Actualmente esta en estudio, y por lo tanto no puede hablarse de que existe esta indicación, la utilidad del empleo de suplementos de calcio en la disminución del riesgo de hipertensión arterial inducida por el embarazo y de la preeclampsia.

Otros suplementos vitamínicos

Aunque de forma menos extendida, también es frecuente el consumo de complejos vitamínicos a lo largo de estas etapas aunque no existen evidencias que aconsejen esta utilización de forma preventiva. Además, la FDA clasifica en la categoría C los preparados multivitaminicos que asocian distintas vitaminas a dosis elevadas.

La vitamina A (retinol) puede ser empleada durante la gestación, pero a dosis elevadas puede producir anomalías fetales y retraso en el crecimiento fetal por lo que en caso de ser necesaria su administración deberá realizarse a dosis bajas.
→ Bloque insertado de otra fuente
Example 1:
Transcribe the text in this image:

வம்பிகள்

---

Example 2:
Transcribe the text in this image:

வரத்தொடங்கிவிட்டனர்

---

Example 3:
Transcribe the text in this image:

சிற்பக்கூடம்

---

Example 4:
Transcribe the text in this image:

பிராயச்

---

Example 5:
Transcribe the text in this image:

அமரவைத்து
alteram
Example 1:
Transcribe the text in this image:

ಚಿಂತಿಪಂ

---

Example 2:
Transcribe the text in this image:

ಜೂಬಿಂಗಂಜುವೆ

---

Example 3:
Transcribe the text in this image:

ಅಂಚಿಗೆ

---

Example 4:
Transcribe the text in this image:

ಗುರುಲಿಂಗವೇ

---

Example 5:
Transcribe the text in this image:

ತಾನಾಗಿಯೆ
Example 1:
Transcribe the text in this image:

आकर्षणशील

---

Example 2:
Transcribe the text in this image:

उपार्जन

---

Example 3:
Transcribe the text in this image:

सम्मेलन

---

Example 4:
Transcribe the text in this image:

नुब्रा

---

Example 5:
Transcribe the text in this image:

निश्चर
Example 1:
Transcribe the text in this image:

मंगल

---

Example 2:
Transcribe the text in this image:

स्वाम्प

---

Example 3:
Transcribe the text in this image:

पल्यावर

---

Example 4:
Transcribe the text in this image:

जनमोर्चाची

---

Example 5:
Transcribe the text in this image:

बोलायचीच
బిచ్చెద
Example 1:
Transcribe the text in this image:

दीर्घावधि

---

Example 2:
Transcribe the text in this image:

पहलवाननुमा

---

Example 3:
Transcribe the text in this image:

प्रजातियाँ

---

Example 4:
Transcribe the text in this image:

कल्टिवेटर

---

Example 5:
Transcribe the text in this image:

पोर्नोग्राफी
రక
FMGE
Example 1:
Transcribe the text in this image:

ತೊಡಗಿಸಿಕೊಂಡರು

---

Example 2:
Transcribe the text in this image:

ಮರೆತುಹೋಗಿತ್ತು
También existen datos que demuestran que la vitamina C puede ser perjudicial cuando es administrada en dosis que superan el empleo de un gramo diario.

Las vitaminas de más amplio uso integradas en el complejo vitamínico B (tiamina o B1, piridoxina o B6 y cobalamina o B12) pueden ser empleadas con seguridad tanto a lo largo del embarazo como en la lactancia siempre que se usan utilizadas a dosis no elevadas (categoría A empleadas a dosis bajas y categoría C en el embarazo si son utilizadas a dosis elevadas).

Tampoco existen evidencias que demuestren el beneficio de suplementos de forma preventiva de vitamina D durante la gestación, considerándose que en países donde la luz solar es abundante, como es el caso de España, la exposición a la misma es suficiente para el aporte de las cantidades necesarias. Su administración durante la gestación esta catalogada en la categoría C (pasando a categoría D si se administra a altas dosis) y como categoría B en el periodo de lactancia.